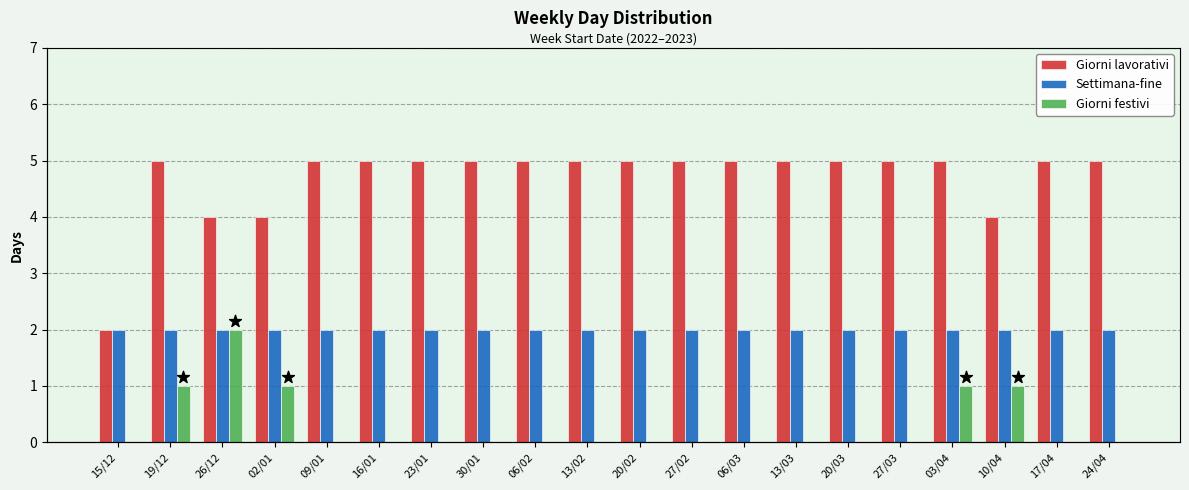

At which category is the sum across all series the highest?

19/12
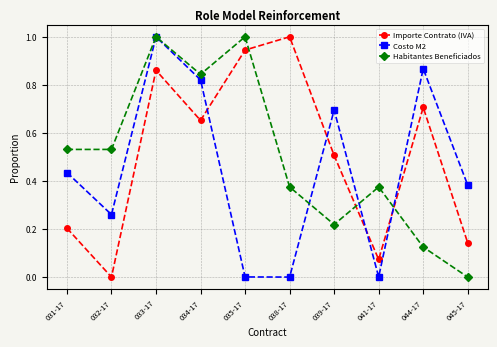

The value of Habitantes Beneficiados at 032-17 is 0.5. True or false?

True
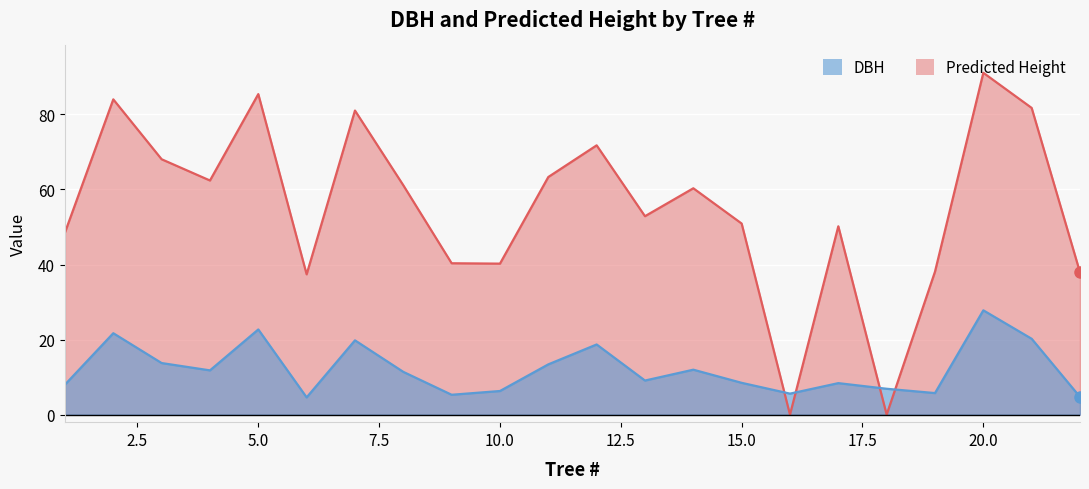

At which category does Predicted Height reach its first local valley?

4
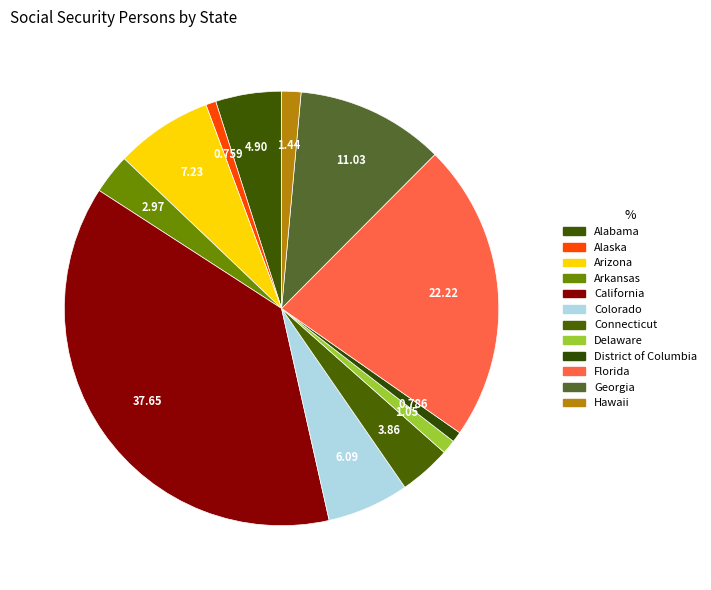

To the nearest percent, what is the difference between the Arkansas and Alaska slice percentages?

2%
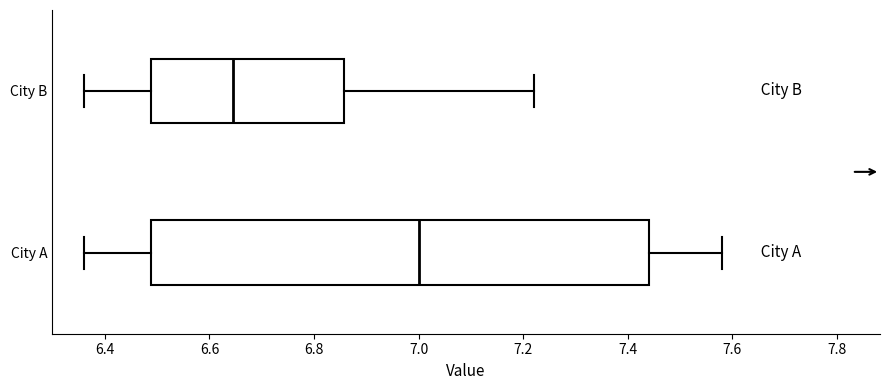

Reading bottom to top, read every box against the x-axis: the position of its median line, the range the box covers, and the ends of its whiskers. The values are not printed on the chart, so give them approximately, as read against the axis.

City A: median 7.00, box 6.48 to 7.44, whiskers 6.36 to 7.58
City B: median 6.64, box 6.48 to 6.86, whiskers 6.36 to 7.22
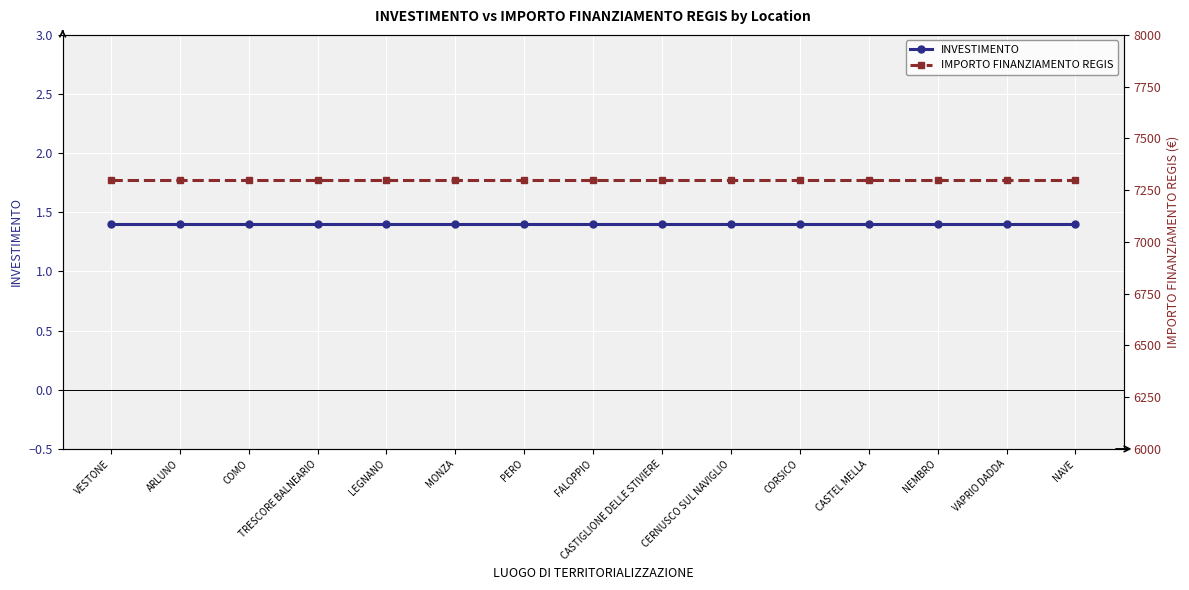

The INVESTIMENTO series shows 0.6 at NAVE. True or false?

False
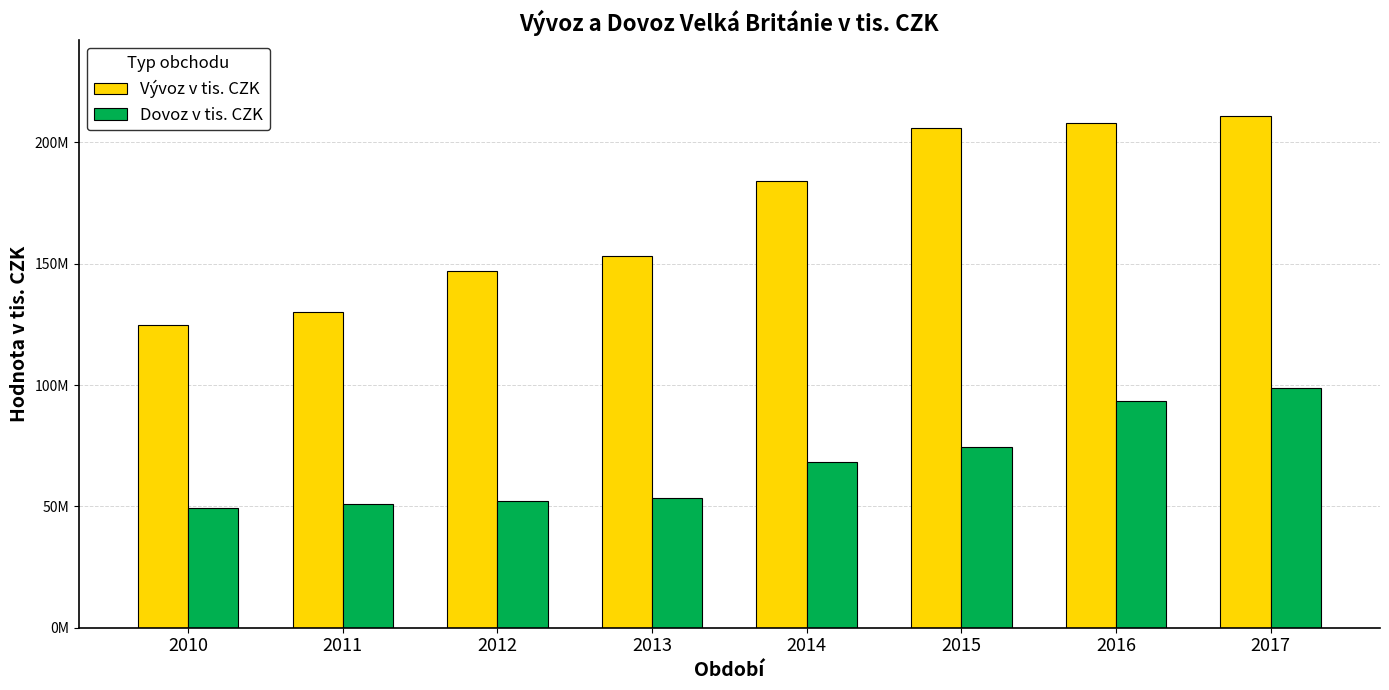

At which category is the sum across all series the highest?

2017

◇ ◇ ◇

Retype all of the rows above exactly as they appear, leaving out the pictures.

At which category is the sum across all series the highest?

19/12

The value of Habitantes Beneficiados at 032-17 is 0.5. True or false?

True

At which category does Predicted Height reach its first local valley?

4

To the nearest percent, what is the difference between the Arkansas and Alaska slice percentages?

2%

Reading bottom to top, read every box against the x-axis: the position of its median line, the range the box covers, and the ends of its whiskers. The values are not printed on the chart, so give them approximately, as read against the axis.

City A: median 7.00, box 6.48 to 7.44, whiskers 6.36 to 7.58
City B: median 6.64, box 6.48 to 6.86, whiskers 6.36 to 7.22

The INVESTIMENTO series shows 0.6 at NAVE. True or false?

False

At which category is the sum across all series the highest?

2017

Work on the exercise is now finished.